London: Gold dipped on Friday and looked set for a third successive weekly loss as strength in global equities, which offset a falling dollar, and uncertainty over the timing of a US rate rise pegged prices in a narrow range.

World stocks hit all-time highs on Friday as positive corporate updates in Europe and a post-dotcom-boom peak for the US Nasdaq stoked investor optimism.

Spot gold was down 0.3 per cent at $1,190.55 an ounce at 0940 GMT, while US gold futures for June delivery were down $4.30 an ounce at $1,190.00.

Spot prices are down nearly 1 per cent this week, their biggest weekly loss in seven weeks.

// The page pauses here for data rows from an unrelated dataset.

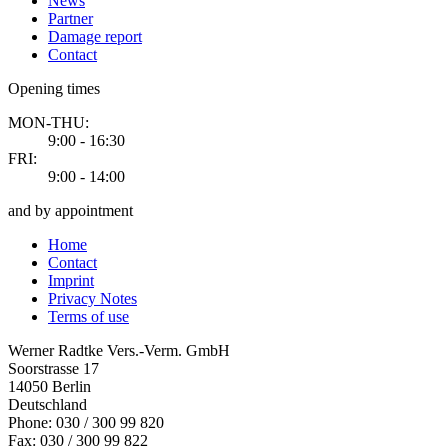
News
Partner
Damage report
Contact
Opening times
MON-THU:
9:00 - 16:30
FRI:
9:00 - 14:00
and by appointment
Home
Contact
Imprint
Privacy Notes
Terms of use
Werner Radtke Vers.-Verm. GmbH
Soorstrasse 17
14050
Berlin
Deutschland
Phone: 030 / 300 99 820
Fax: 030 / 300 99 822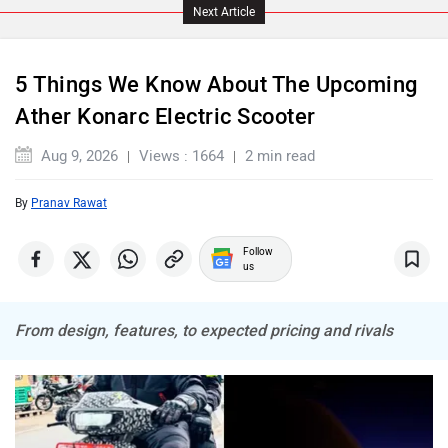
Next Article
5 Things We Know About The Upcoming
Ather Konarc Electric Scooter
ABZO
ADMS
Aug 9, 2026
Views : 1664
2 min read
By
Pranav Rawat
Follow
Tork
Atumobile
us
From design, features, to expected pricing and rivals
BSA
Brixton Motorcycles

“The news this week in general has been gold-friendly — weaker dollar, weaker US data and Middle East tensions,” Saxo Bank analyst Ole Hansen said. “But it has failed to ignite, leaving the metal rangebound for now.” “The stock market remains well behaved, and while that continues, the demand is just not strong enough.” Strength in stocks balanced a drop in the dollar, with the euro hitting two-week highs against the US unit after upbeat German business sentiment data and as fears for a Greek default eased.

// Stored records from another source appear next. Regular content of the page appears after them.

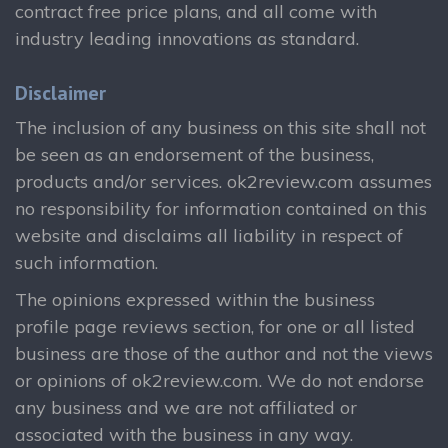
contract free price plans, and all come with
industry leading innovations as standard.
Disclaimer
The inclusion of any business on this site shall not
be seen as an endorsement of the business,
products and/or services. ok2review.com assumes
no responsibility for information contained on this
website and disclaims all liability in respect of
such information.
The opinions expressed within the business
profile page reviews section, for one or all listed
business are those of the author and not the views
or opinions of ok2review.com. We do not endorse
any business and we are not affiliated or
associated with the business in any way.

Weak data on US jobless claims, manufacturing and home sales have hurt the dollar this week, but boosted uncertainty over whether the Federal Reserve will conduct its first US

rate rise in nearly a decade in June or September.

Attention is turning to the Fed’s policy meeting next week for stronger clues on when the US central bank will start increasing rates. That would raise the opportunity cost of holding non-yielding bullion, while boosting the dollar.

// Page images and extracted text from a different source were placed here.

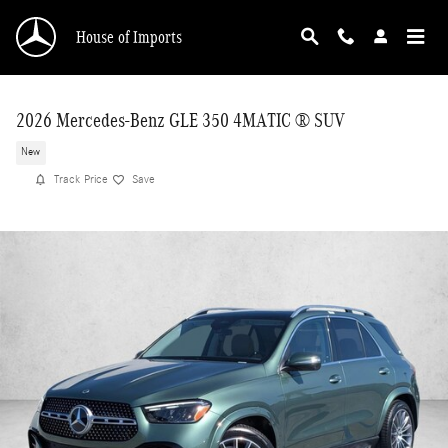
Skip to main content
House of Imports
2026 Mercedes-Benz GLE 350 4MATIC ® SUV
New
Track Price
Save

“Should the (Fed) ... prove hawkish, we may expect gold to fall swiftly and embark on a new downtrend to $1,145,” said Howie Lee, an analyst at Phillip Futures.

Traders were also eyeing the Asian physical markets for signs of increased demand that would support global prices.

In China, the second-biggest consumer, premiums fell to about $1 an ounce over the spot from about $2 in the previous day, while in top consumer India, demand is set to taper out after strong sales during Tuesday’s Akshaya Tritiya festival.

Silver was down 0.5 per cent at $15.79 an ounce, while platinum was down 0.1 per cent at $1,131 an ounce and palladium was up 0.4 per cent at $770.45 an ounce.